Le Hobbit : la Désolation de Smaug, de Peter Jackson (2013)

Le Hobbit

        Deuxième volet de la trilogie du Hobbit, la Désolation de Smaug nous immerge à nouveau dans l’aventure de Bilbon et de la compagnie des Nains emmenée par Thorin Écu-de-Chêne pour récupérer le royaume de la Montagne Solitaire. Une aventure à la fois épique et intime, dans l’esprit du roman de J.R.R. Tolkien, et que Peter Jackson et ses co-scénaristes sont parvenus à respecter dans le premier film, juxtaposant les enjeux pourtant distants dans leur échelle. Plus que jamais, la rupture opérée dans ce deuxième opus, en ce qui concerne les libertés par rapport à l’oeuvre de Tolkien, devrait offusquer les puristes. Sans aucun doute, il s’agit du film le plus complexe à gérer, dans sa narration, au sein de la trilogie. Episode de transition oblige, la progression dans la quête des Nains est assez peu notable, la stratégie étant de faire le lien avec Le Seigneur des Anneaux – via des séquences récurrentes  à Dol Guldur et à l’enquête préalable de Gandalf. Un lien auquel on s’attendait, et qui permet d’assurer une cohérence à l’oeuvre totale que représente(ra) les deux trilogies.

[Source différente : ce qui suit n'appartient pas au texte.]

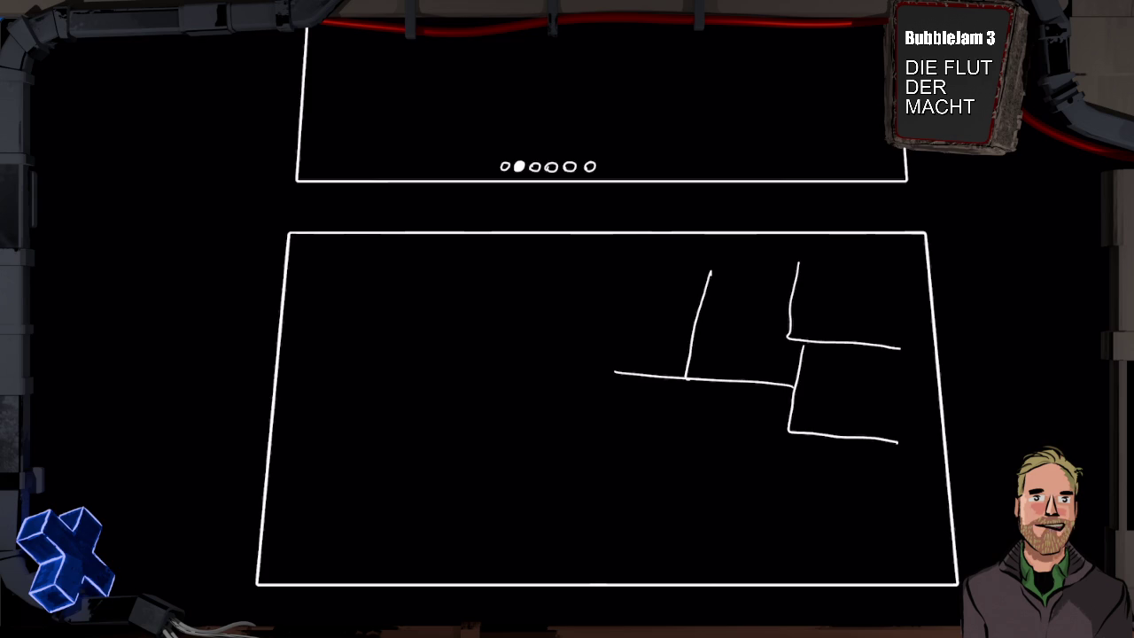
drag(786, 418, 562, 402)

Si la modélisation magnifique de Dol Guldur ou l’apparition de Sauron servent de justification à ces séquences, c’est aussi l’opportunité de nous dévoiler les prémisses de la future bataille qui se jouera en Terre du Milieu, avec les apparitions furtives des Wargs ou encore l’introduction de Bolg, nouvelle recrue chez les Orcs, qui rivalise d’agressivité avec Azog.

Le Hobbit

        De leur côté, les Nains et Bilbon auront bien des péripéties à surmonter, de l’attaque des Araignées dans la forêt de Mirkwood à leur rencontre avec les Elfes (nostalgique retour de Legolas) en passant par une folle échappée en tonneaux dans les rapides, Orcs et Elfes au train. Une aventure rythmée, plus sombre et pourtant toujours sous le signe du slapstick comme l’était le premier film (voir la séquence de Bombur dans le tonneau, ou comment faire du Buster Keaton dans l’univers de Tolkien), qui s’achève en apothéose dans Erebor avec la fameuse séquence du dragon. Et en matière de dragon furieux et imposant, Smaug se pose ici, même si l’on peut regretter une trop longue discussion entre Bilbon et lui, ce qui n’est pas pour servir entièrement le deuxième. Un character design monstrueusement beau pour Smaug, mais également pour tout le reste. De Lac-Ville dont la personnalité architecturale en fait un personnage à part entière, aux recoins labyrinthiques et anxiogènes de Mirkwood en passant par la magnificence désolée d’Erebor, le film de Peter Jackson transpire l’amour de la Fantasy en reproduisant ses lieux les plus iconiques. La grande nouveauté, c’est le ton chromatique plus sombre et froid qui traduit l’imminente arrivée des forces du mal, bien loin de l’atmosphère chaleureuse du premier film. Inutile de dire que le tout emballé dans une HFR, c’est une claque (même si en France, pour l’heure, il est difficile d’apprécier le film tel qu’il a été pensé).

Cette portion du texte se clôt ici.